Content starts

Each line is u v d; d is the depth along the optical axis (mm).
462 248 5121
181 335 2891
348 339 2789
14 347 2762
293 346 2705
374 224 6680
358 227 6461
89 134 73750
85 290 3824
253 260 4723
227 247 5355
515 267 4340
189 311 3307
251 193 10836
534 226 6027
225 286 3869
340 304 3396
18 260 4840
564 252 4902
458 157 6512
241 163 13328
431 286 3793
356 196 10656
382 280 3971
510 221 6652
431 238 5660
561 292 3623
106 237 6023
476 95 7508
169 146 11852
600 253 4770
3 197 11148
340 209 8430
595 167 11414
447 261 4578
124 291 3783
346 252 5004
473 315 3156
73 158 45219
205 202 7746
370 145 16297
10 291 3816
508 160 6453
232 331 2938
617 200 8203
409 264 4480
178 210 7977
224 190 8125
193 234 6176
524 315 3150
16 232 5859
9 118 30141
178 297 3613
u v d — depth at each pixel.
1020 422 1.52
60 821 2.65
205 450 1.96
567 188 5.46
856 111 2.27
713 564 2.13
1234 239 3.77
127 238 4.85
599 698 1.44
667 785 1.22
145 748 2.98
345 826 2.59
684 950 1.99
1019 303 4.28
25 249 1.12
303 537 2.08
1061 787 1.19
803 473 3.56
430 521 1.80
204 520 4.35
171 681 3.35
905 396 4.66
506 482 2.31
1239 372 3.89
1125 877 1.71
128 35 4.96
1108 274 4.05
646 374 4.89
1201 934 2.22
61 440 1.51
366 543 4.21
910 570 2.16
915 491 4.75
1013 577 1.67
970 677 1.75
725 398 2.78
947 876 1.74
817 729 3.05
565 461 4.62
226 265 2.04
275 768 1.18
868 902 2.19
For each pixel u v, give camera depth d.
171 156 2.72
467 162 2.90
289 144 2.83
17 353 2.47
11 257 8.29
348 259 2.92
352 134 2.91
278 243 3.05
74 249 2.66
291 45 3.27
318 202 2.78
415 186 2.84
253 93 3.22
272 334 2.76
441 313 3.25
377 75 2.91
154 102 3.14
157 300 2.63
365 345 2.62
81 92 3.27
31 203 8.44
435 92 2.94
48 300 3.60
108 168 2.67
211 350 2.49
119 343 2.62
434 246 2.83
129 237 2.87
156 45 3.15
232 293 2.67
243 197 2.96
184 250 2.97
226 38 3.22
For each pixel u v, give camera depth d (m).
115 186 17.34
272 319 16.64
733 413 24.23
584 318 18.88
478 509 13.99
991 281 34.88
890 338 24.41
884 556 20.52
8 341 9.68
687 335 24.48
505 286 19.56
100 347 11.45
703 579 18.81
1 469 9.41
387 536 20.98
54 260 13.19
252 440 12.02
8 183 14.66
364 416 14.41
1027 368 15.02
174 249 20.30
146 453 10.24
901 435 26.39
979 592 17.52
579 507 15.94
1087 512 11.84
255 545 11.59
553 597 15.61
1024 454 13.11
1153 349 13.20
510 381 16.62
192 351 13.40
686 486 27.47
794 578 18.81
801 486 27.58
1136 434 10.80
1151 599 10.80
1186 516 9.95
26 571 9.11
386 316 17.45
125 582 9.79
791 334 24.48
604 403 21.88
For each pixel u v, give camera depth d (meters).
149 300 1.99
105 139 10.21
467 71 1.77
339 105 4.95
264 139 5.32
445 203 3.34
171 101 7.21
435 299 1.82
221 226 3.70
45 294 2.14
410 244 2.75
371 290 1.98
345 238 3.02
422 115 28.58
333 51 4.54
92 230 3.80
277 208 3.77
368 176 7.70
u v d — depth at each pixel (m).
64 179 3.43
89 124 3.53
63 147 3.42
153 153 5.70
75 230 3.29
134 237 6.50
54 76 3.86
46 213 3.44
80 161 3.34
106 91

Content ends

Including any blank lines, repeat the data exactly.

• Written response
Each line is u v d; d is the depth along the optical axis (mm).
462 248 5121
181 335 2891
348 339 2789
14 347 2762
293 346 2705
374 224 6680
358 227 6461
89 134 73750
85 290 3824
253 260 4723
227 247 5355
515 267 4340
189 311 3307
251 193 10836
534 226 6027
225 286 3869
340 304 3396
18 260 4840
564 252 4902
458 157 6512
241 163 13328
431 286 3793
356 196 10656
382 280 3971
510 221 6652
431 238 5660
561 292 3623
106 237 6023
476 95 7508
169 146 11852
600 253 4770
3 197 11148
340 209 8430
595 167 11414
447 261 4578
124 291 3783
346 252 5004
473 315 3156
73 158 45219
205 202 7746
370 145 16297
10 291 3816
508 160 6453
232 331 2938
617 200 8203
409 264 4480
178 210 7977
224 190 8125
193 234 6176
524 315 3150
16 232 5859
9 118 30141
178 297 3613
u v d — depth at each pixel.
1020 422 1.52
60 821 2.65
205 450 1.96
567 188 5.46
856 111 2.27
713 564 2.13
1234 239 3.77
127 238 4.85
599 698 1.44
667 785 1.22
145 748 2.98
345 826 2.59
684 950 1.99
1019 303 4.28
25 249 1.12
303 537 2.08
1061 787 1.19
803 473 3.56
430 521 1.80
204 520 4.35
171 681 3.35
905 396 4.66
506 482 2.31
1239 372 3.89
1125 877 1.71
128 35 4.96
1108 274 4.05
646 374 4.89
1201 934 2.22
61 440 1.51
366 543 4.21
910 570 2.16
915 491 4.75
1013 577 1.67
970 677 1.75
725 398 2.78
947 876 1.74
817 729 3.05
565 461 4.62
226 265 2.04
275 768 1.18
868 902 2.19
For each pixel u v, give camera depth d.
171 156 2.72
467 162 2.90
289 144 2.83
17 353 2.47
11 257 8.29
348 259 2.92
352 134 2.91
278 243 3.05
74 249 2.66
291 45 3.27
318 202 2.78
415 186 2.84
253 93 3.22
272 334 2.76
441 313 3.25
377 75 2.91
154 102 3.14
157 300 2.63
365 345 2.62
81 92 3.27
31 203 8.44
435 92 2.94
48 300 3.60
108 168 2.67
211 350 2.49
119 343 2.62
434 246 2.83
129 237 2.87
156 45 3.15
232 293 2.67
243 197 2.96
184 250 2.97
226 38 3.22
For each pixel u v, give camera depth d (m).
115 186 17.34
272 319 16.64
733 413 24.23
584 318 18.88
478 509 13.99
991 281 34.88
890 338 24.41
884 556 20.52
8 341 9.68
687 335 24.48
505 286 19.56
100 347 11.45
703 579 18.81
1 469 9.41
387 536 20.98
54 260 13.19
252 440 12.02
8 183 14.66
364 416 14.41
1027 368 15.02
174 249 20.30
146 453 10.24
901 435 26.39
979 592 17.52
579 507 15.94
1087 512 11.84
255 545 11.59
553 597 15.61
1024 454 13.11
1153 349 13.20
510 381 16.62
192 351 13.40
686 486 27.47
794 578 18.81
801 486 27.58
1136 434 10.80
1151 599 10.80
1186 516 9.95
26 571 9.11
386 316 17.45
125 582 9.79
791 334 24.48
604 403 21.88
For each pixel u v, give camera depth d (meters).
149 300 1.99
105 139 10.21
467 71 1.77
339 105 4.95
264 139 5.32
445 203 3.34
171 101 7.21
435 299 1.82
221 226 3.70
45 294 2.14
410 244 2.75
371 290 1.98
345 238 3.02
422 115 28.58
333 51 4.54
92 230 3.80
277 208 3.77
368 176 7.70
u v d — depth at each pixel (m).
64 179 3.43
89 124 3.53
63 147 3.42
153 153 5.70
75 230 3.29
134 237 6.50
54 76 3.86
46 213 3.44
80 161 3.34
106 91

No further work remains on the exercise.